Bild: "Die Leute sind hier schlecht drauf", sagt der Eisdielenbetreiber.
taz: Herr D., wie gefällt es Ihnen hier in Marzahn?
Ali D.: Ich bin mit 14 nach Deutschland gekommen, dann habe ich 13 Jahre in
Lichtenberg gewohnt. Da hat es mit gut gefallen. Die Leute waren nett. Vor
sieben Jahren bin ich dann mit meiner deutschen Freundin in eine
Neubausiedlung in der Nähe gezogen. Meine Freundin ist Marzahnerin. Aber
ich würde nicht nach Marzahn ziehen.
Warum nicht?
Die Leute sind hier schlecht drauf. Viele sind arbeitslos. Sie sitzen am
liebsten abends vorm Fernseher und trinken Bier. Sie sind neidisch, wenn
man es zu etwas bringt. Sie sind vor 30 Jahren nach Marzahn deportiert
worden und haben sich seitdem nicht verändert. Sie wollen, dass alles so
bleibt, wie es früher war. Die werden auch in 30 Jahren noch so sein. Sie
akzeptieren keine anderen Meinungen.
Wurden Sie schon angepöbelt?
Früher war es schlimmer. Da konnte man am Wochenende kaum S-Bahn fahren.
Immer waren die Jungs mit den Glatzen und den Stiefeln unterwegs und warfen
Leute aus der Bahn. Ich habe den Laden hier von einem Deutschen übernommen.
Das fanden die Gäste am Anfang furchtbar. Es gab sogar einen Mann, der
meinte, ich hätte das Herz von Marzahn geklaut. Ich habe erst gar nicht
verstanden, was er meint. Der meinte diesen Laden hier! Ich habe ihm dann
gesagt, dass er sich nicht aufregen soll. Der Laden gehört immer noch einem
Deutschen. Ich habe die deutsche Staatsbürgerschaft.
Und wie ist es jetzt?
Es ist besser geworden. Aber ich kenne Leute, die dieses Jahr die
Fußball-EM nicht sehen wollten, weil ihnen zu viele Ausländer im Team sind.
Die sind einfach dumm. Ich arbeite 14 bis 15 Stunden am Tag, habe insgesamt
fünf Läden und 30 Angestellte, also kann ich mir auch was leisten. Bis vor
Kurzem ist es mir oft passiert, dass mich die Leute hier wegen meines
Mercedes angemacht haben. Die meinten, das wären ihre Steuergelder. Ich hab
denen dann gesagt: „Komm, wir machen die Akten auf. Dann sehen wir ja, wer
in der letzten Zeit mehr Steuern gezahlt hat. Du bekommst Hartz IV. Also
zahle ich dein Bier, das du gerade trinkst.“ Ich dachte, ich gehe kaputt.
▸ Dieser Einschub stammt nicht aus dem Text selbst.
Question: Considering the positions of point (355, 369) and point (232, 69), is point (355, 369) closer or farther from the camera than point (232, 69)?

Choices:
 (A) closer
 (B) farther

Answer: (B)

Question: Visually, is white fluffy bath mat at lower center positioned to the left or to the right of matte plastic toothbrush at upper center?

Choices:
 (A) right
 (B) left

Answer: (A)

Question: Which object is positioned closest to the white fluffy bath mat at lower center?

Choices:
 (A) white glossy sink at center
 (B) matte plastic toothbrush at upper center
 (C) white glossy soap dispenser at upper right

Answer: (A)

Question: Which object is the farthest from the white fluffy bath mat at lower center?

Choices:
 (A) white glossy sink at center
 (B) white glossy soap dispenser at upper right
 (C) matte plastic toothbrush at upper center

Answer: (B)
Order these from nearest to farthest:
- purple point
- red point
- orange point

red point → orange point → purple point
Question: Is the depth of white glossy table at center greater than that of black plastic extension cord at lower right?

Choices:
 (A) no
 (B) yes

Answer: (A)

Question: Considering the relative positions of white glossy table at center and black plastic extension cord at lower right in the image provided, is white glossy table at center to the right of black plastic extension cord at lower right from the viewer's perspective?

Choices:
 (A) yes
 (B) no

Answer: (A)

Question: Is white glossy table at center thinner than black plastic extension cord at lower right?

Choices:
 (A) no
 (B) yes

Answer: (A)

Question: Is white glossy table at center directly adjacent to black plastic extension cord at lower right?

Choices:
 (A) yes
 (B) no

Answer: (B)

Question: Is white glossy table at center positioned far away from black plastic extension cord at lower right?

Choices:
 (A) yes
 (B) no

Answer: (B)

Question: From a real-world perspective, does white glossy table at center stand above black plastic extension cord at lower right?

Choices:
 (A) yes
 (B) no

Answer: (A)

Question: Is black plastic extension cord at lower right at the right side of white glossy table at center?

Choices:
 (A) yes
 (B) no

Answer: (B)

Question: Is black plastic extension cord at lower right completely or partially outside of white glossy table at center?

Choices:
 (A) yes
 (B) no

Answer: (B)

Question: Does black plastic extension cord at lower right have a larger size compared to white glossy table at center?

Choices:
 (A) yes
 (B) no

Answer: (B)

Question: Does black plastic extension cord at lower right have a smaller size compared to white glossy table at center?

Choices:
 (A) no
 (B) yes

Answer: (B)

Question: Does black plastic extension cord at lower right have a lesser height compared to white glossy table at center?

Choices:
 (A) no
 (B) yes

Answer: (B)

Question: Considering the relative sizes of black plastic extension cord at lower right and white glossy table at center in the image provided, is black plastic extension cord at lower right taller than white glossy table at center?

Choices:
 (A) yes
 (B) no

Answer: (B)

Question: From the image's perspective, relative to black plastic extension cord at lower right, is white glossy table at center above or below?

Bis ich mir dann doch einen alten Kombi gekauft habe. Mein Mercedes kommt
jetzt nur noch am Wochenende raus.
Warum arbeiten Sie nicht woanders?
Ich fühle mich wohl in Kreuzberg und Friedrichshain. Die Leute sind sehr
locker da. Einmal habe ich in Kreuzberg sogar Leute kennengelernt, die mit
Jackie Chan gedreht haben! Ein andermal habe ich meine Marzahner Kumpels
mit nach Kreuzberg genommen, aber die wollten bald wieder nach Hause. Ich
weiß auch nicht: Manchmal kommt es mir vor, als hätten sie Angst. Sie sind
sehr verschlossen.
Ich verstehe leider immer noch nicht, warum Sie dann nicht lieber in
Kreuzberg leben und arbeiten.
Es wäre mir einfach zu anstrengend. Es gibt da ziemlich viele junge Leute,
die nicht wissen, wo sie hingehören. Die leben zwischen den Kulturen. Und
das macht sie aggressiv. Das ist nichts für Kinder.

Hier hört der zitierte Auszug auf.